Some humans protest evolutionary theory because they don’t enjoy comparisons with apes. They’re going to love a new paper in Nature that reinforces how we’re also evolutionarily linked to an ugly AF sea demon known as the hagfish.

To be fair, nobody wants to be associated with this fish, which looks like the cross between a massive bruised earthworm and the infant alien in Alien. But you can’t argue with evolution: The research team from Japan’s RIKEN research institute and Hyogo College of Medicine reports that hagfish and human brains have a lot in common, which gives us clues about how — and when — human intelligence evolved.
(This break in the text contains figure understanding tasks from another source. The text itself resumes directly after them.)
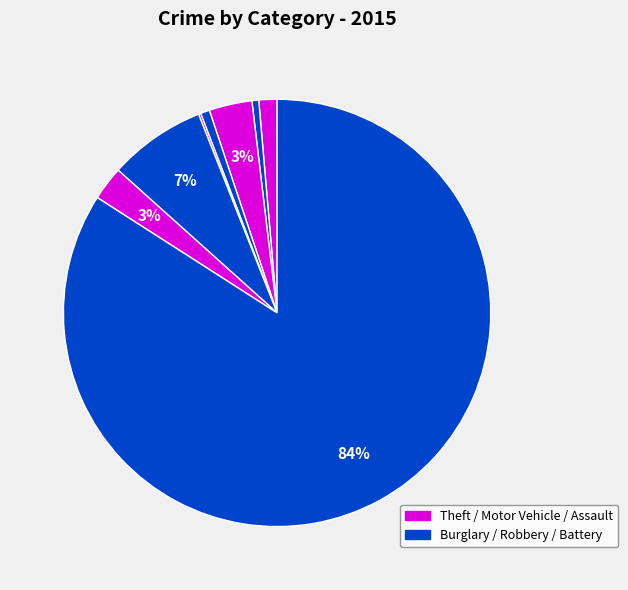

How many slices are in this pie chart?

8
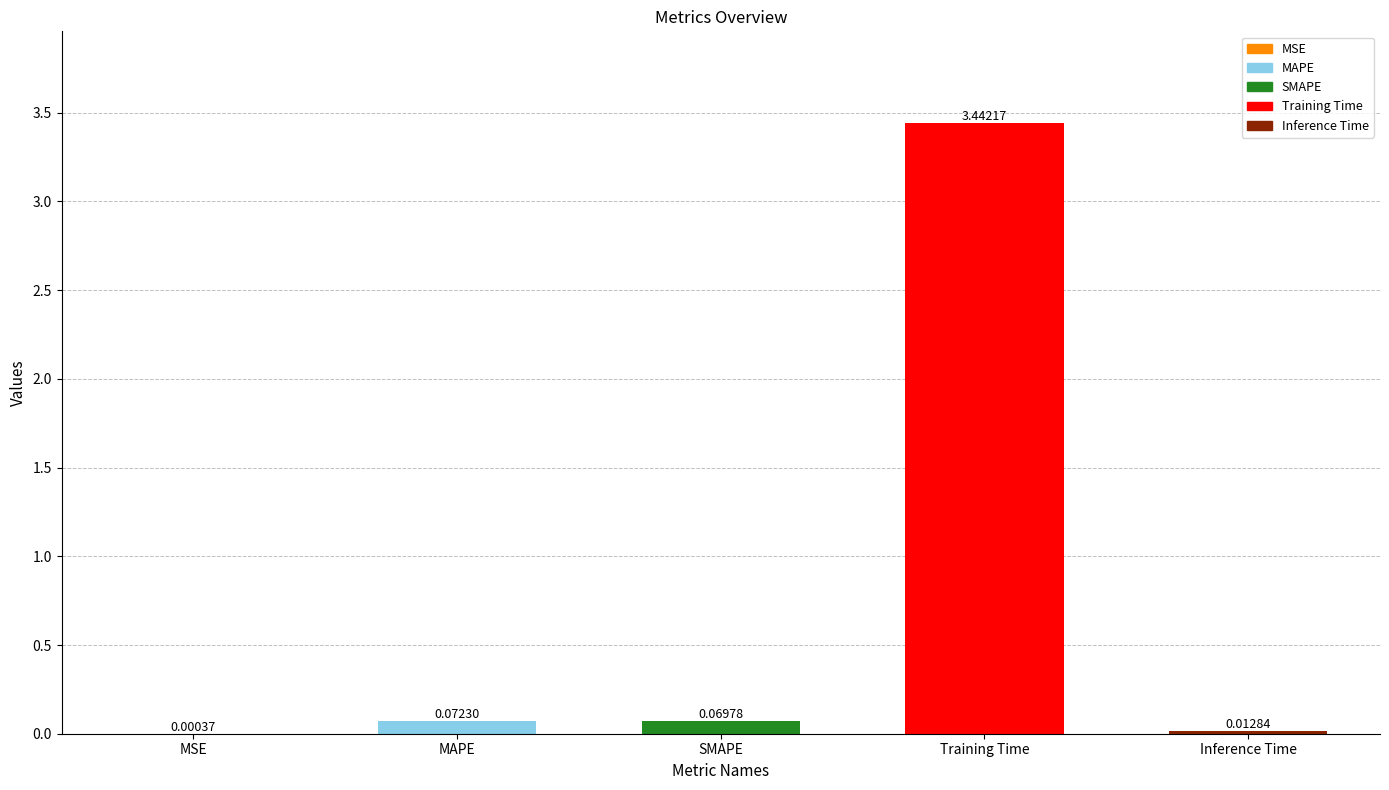

At which category does the chart reach its peak across all series?

Training Time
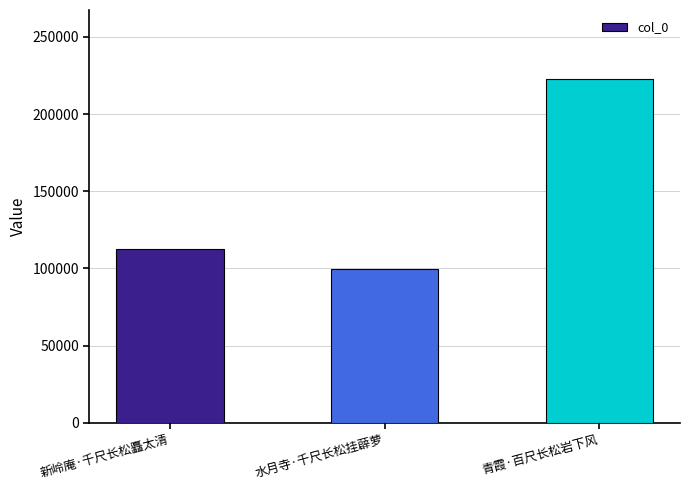

Rank the categories by value from lowest to highest.

水月寺·千尺长松挂薜萝, 新岭庵·千尺长松矗太清, 青霞·百尺长松岩下风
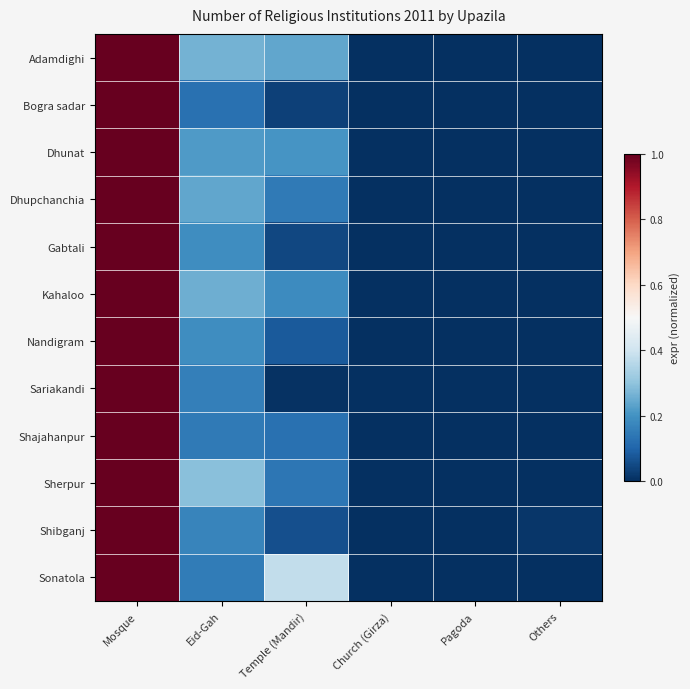

Count the number of data series in this chart.

12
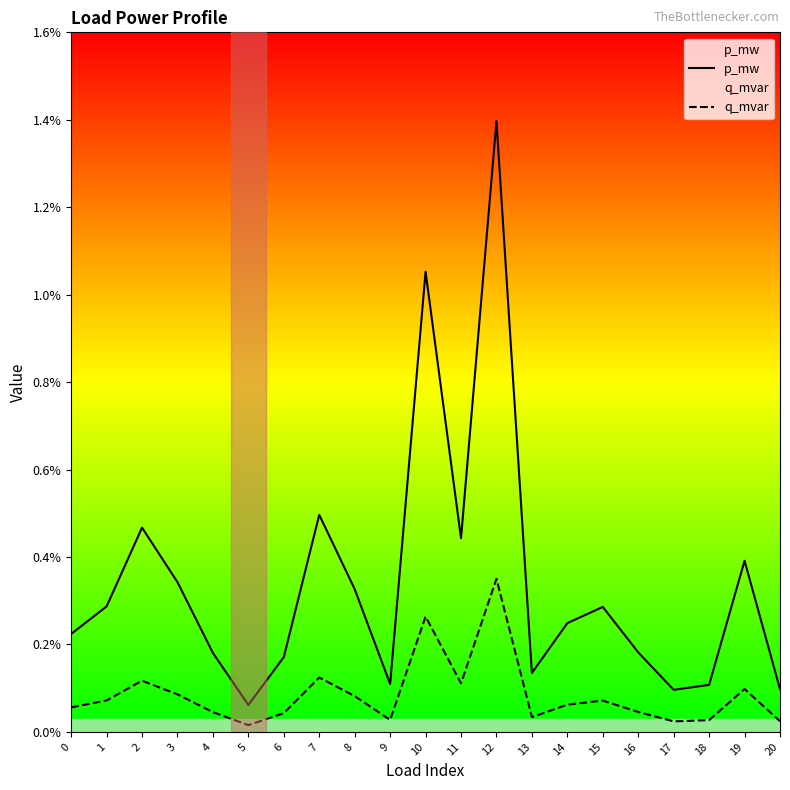

The value of q_mvar at 11 is 0.0. True or false?

False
The scientists wanted to figure out the evolutionary origin of the vertebrate brains — that is, the brains of any animal with a backbone, ourselves and hagfish included. Vertebrates can be split into two groups: Those with jaws (us) and those without jaws (hagfish). It was previously believed that these groups cleaved the evolutionary tree some 450 million years ago.

But by looking closely at hagfish embryo brains, the researchers realized that fish and humans had a lot more in common, in terms of brain structure, with jawed vertebrates — known as gnathostomes — than they previously thought. The parts of our brain that form the cerebral cortex, cerebellum, and globus pallidus have pretty clear parallels in hagfish brains, which suggests that our evolutionary split happened even further back than we thought — closer to 500 million years ago.

We’ve got a long way to go before we can figure out where and when intelligence evolved in the vertebrate brain. Determining when vertebrates evolved the “cerebral foundation,” as one of the researchers described the basis for the intelligent brain, will be crucial. And though the hagfish study gives us a more specific time frame to work with, we’ve still got a long way to go.

But hey, at least our common hagfish ancestor didn’t pass on its looks.